We then conducted extensive comparisons with existing metrics involving case studies, correlation analysis, and computational efficiency assessments, showing that RFP-A has the following advantages:
- (1)
RFP-A includes four key evaluation steps: (1) room number compliance, (2) connectivity based on a refined GED, (3) room locations via a rotated coordinate system, and (4) geometric features using a revised IoU. This structure enables a comprehensive and structured evaluation.
- (2)
It can assess both the accuracy and diversity of generated floor plans, while most existing metrics can only evaluate the accuracy.
- (3)
Its stepwise and trapezoidal structure also ensures interpretability, which is lacking in existing metrics.

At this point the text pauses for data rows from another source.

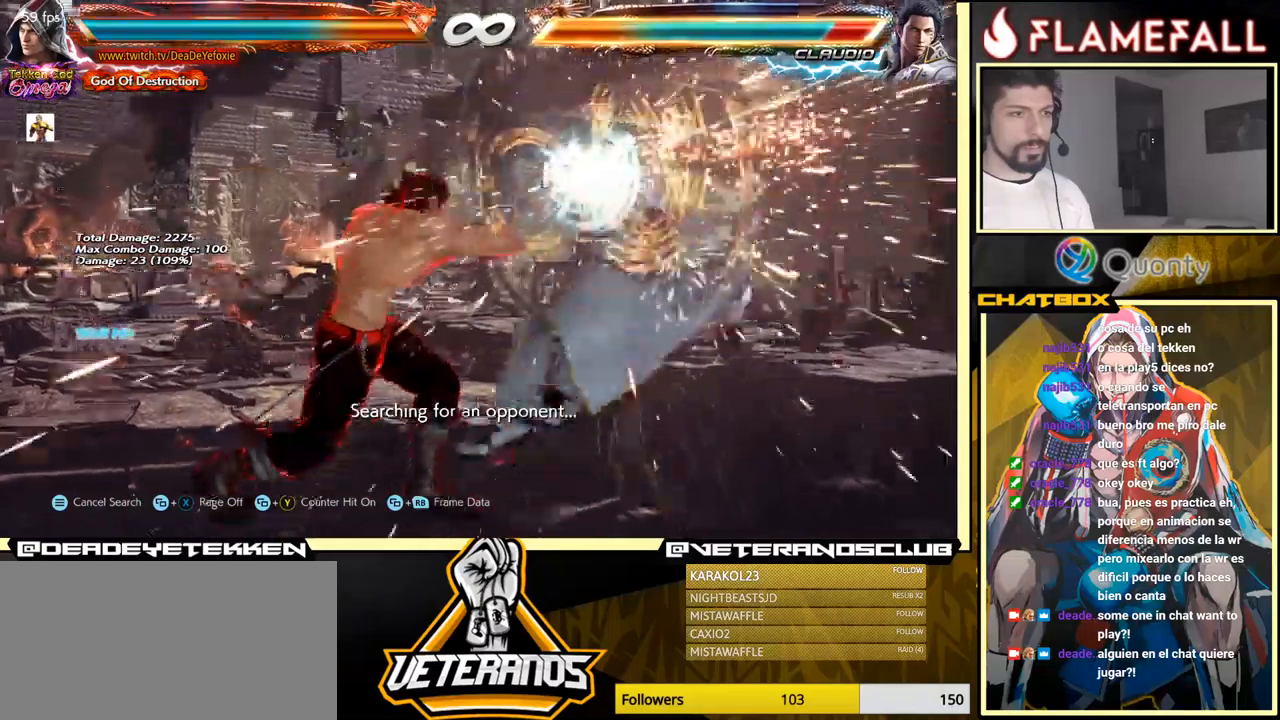
{"buttons": [], "left_stick": "center", "events": [[250, "X", "down"], [300, "X", "up"], [300, "left_stick", "center"]]}
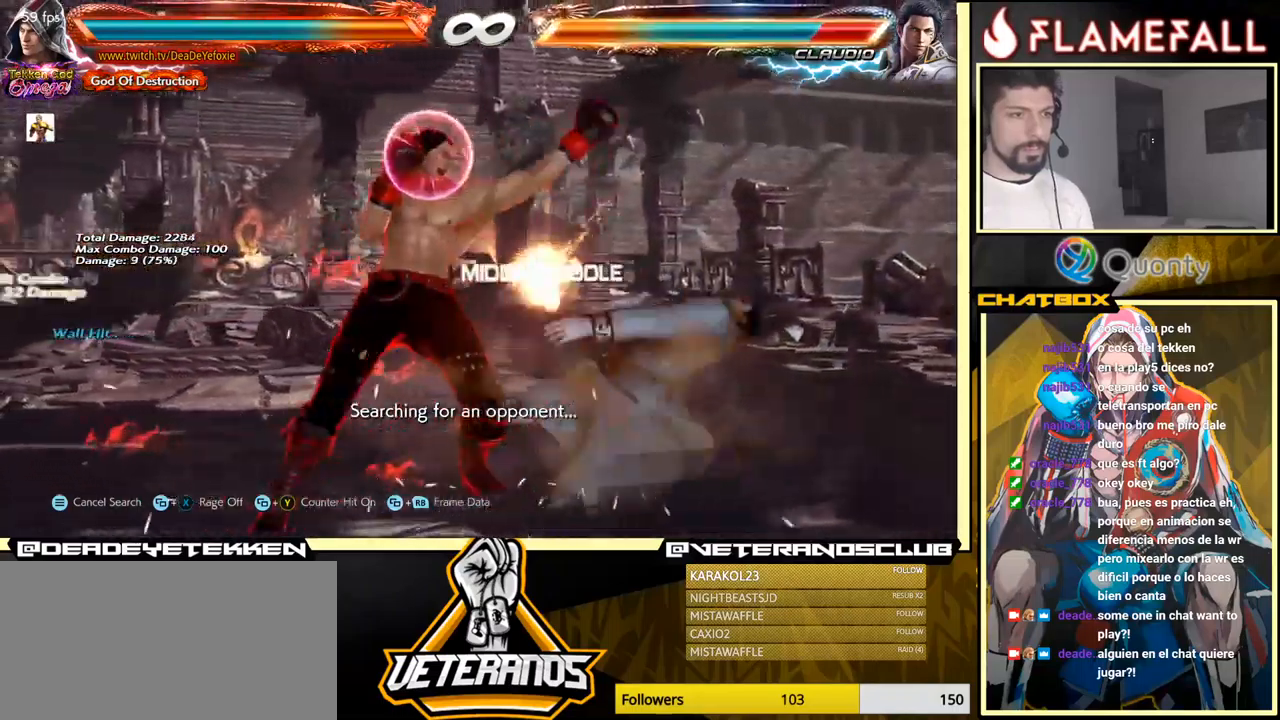
{"buttons": ["X"], "left_stick": "left", "events": [[167, "left_stick", "right"], [250, "Y", "down"], [383, "X", "down"], [400, "Y", "up"], [450, "left_stick", "center"], [500, "left_stick", "left"]]}
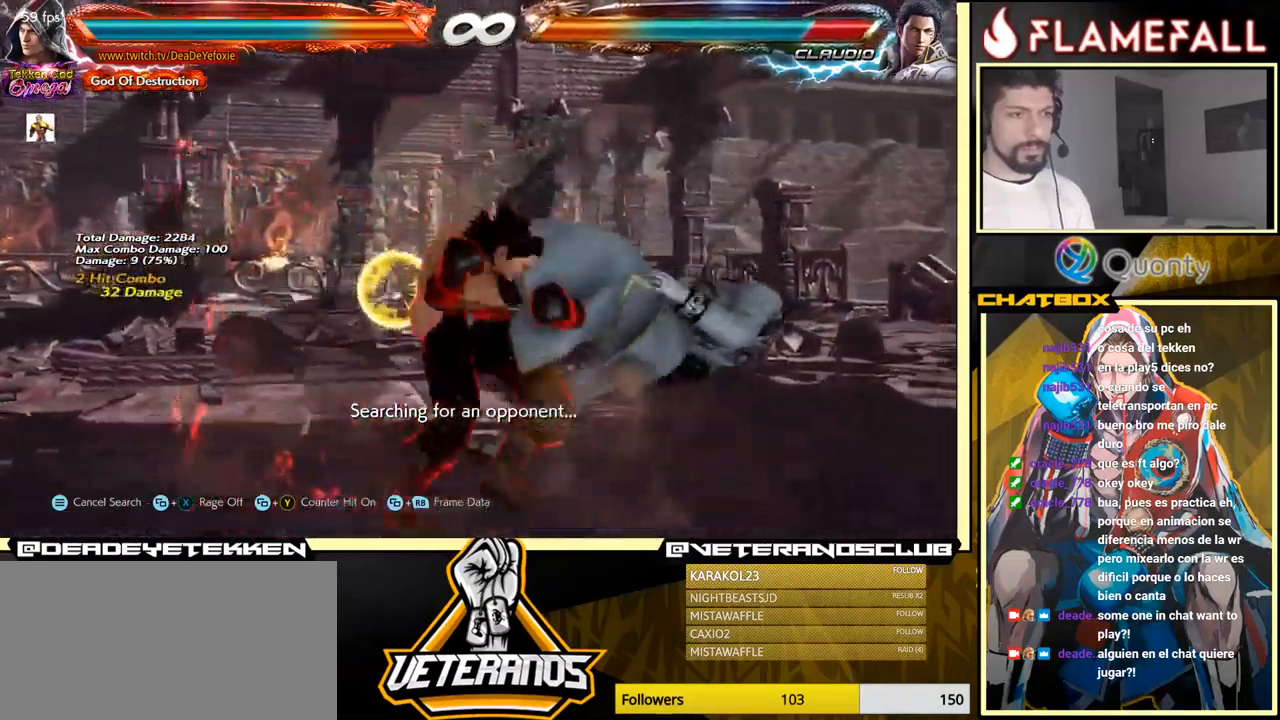
{"buttons": [], "left_stick": "right", "events": [[17, "X", "up"], [467, "left_stick", "right"]]}
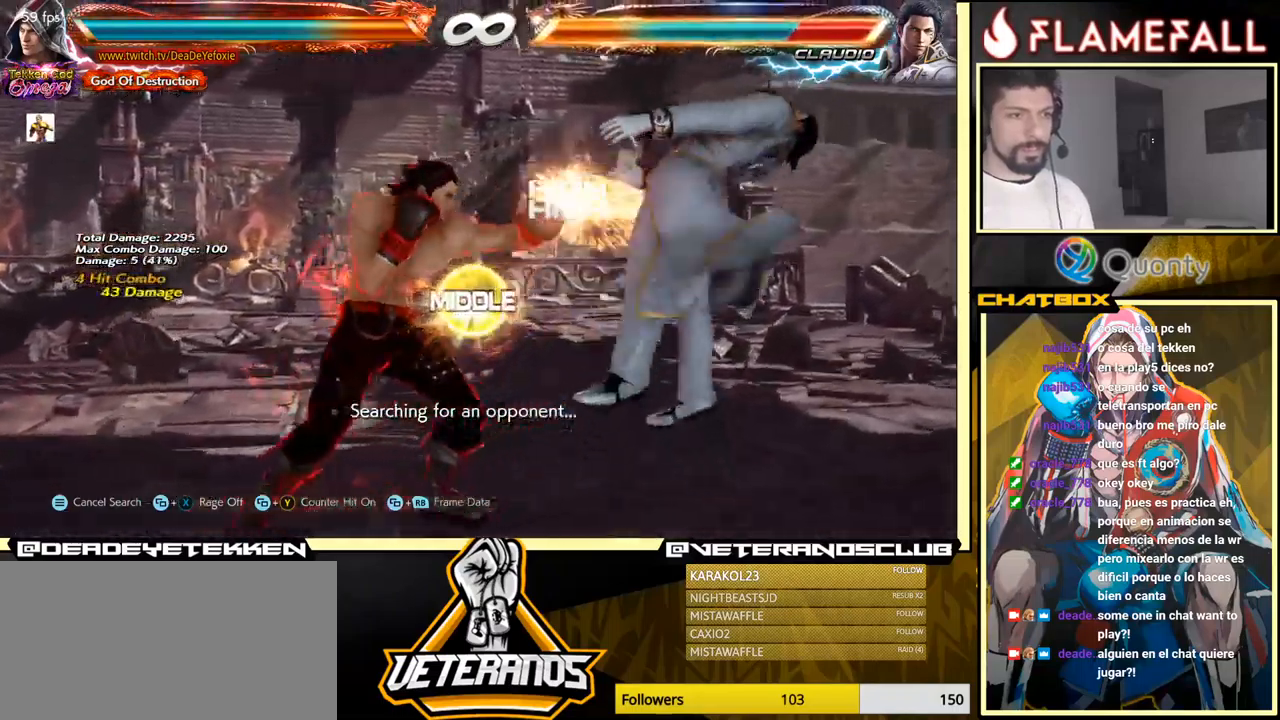
{"buttons": ["A"], "left_stick": "right", "events": [[33, "A", "down"], [133, "Y", "down"], [267, "Y", "up"]]}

This makes it easier for users to filter the designs they want from a vast number of generated options.
- (4)
It is rather sensitive to key changes in residential floor plans, such as changes in room numbers and room connectivity. Meanwhile, it is insensitive to less important information, including changes in the overall location within the canvas and different levels of pixel noise, providing more detailed and robust evaluations than existing metrics.
- (5)
It has improved computational efficiency mainly thanks to the revision of GED.
Finally, we evaluated the performance of six existing generative models for residential floor plans using RFP-A and found the following:
- (1)
Among the six evaluated models, only HouseDiffusion and FloorplanDiffusion achieved over 90% accuracy in room number compliance, highlighting the advantage of diffusion-based structures.
- (2)
Existing evaluation metrics do not correspond well with the actual generation accuracy, further addressing the necessity and importance of establishing RFP-A.
- (3)
The diversity of the generated plans is affected by both the model input and the model structure. No model exhibits superior diversity across all aspects, indicating the necessity of developing a more holistic, multi-modal model.
This study contributes a robust evaluation framework that supports more reliable and comprehensive assessment of AI-generated residential plans, facilitating future improvements in generative model performance. It also assists architects in managing and filtering large volumes of generated designs through structured, interpretable classification.
Limitations: This study serves as a pilot investigation into the evaluation of generated floor plans, and there are still areas of improvement to be addressed in future studies, such as the following:
- (1)
The current RFP-A only includes the most essential four aspects of design requirements in residential floor plans, while we aim to expand the scope of requirements in future studies, such as the level of privacy between rooms and energy efficiency of the residence.
- (2)
We only include rule-based methods in designing the current RFP-A, which is effective only for well-definable design considerations. Future work will explore the integration of expert knowledge and large language models to evaluate subjective design qualities such as esthetics and spatial experience. This presents new challenges in quantifying implicit design intentions and balancing them with functional and physical requirements.
- (3)
In the current evaluation of existing models for residential plan generation, we only assessed the accuracy in terms of room numbers. In future studies, we will test more generation scenarios involving additional design requirements so that we can reveal the accuracy of the generated plans in terms of graph, location, and geometry.
- (4)
Our current method primarily focuses on evaluating the diversity and accuracy of AI-generated models and, as such, does not yet account for complex physical factors present in real-world residential designs, such as natural ventilation or lighting. Future research will integrate these physical performance aspects to provide a more complete assessment of the generated floor plans.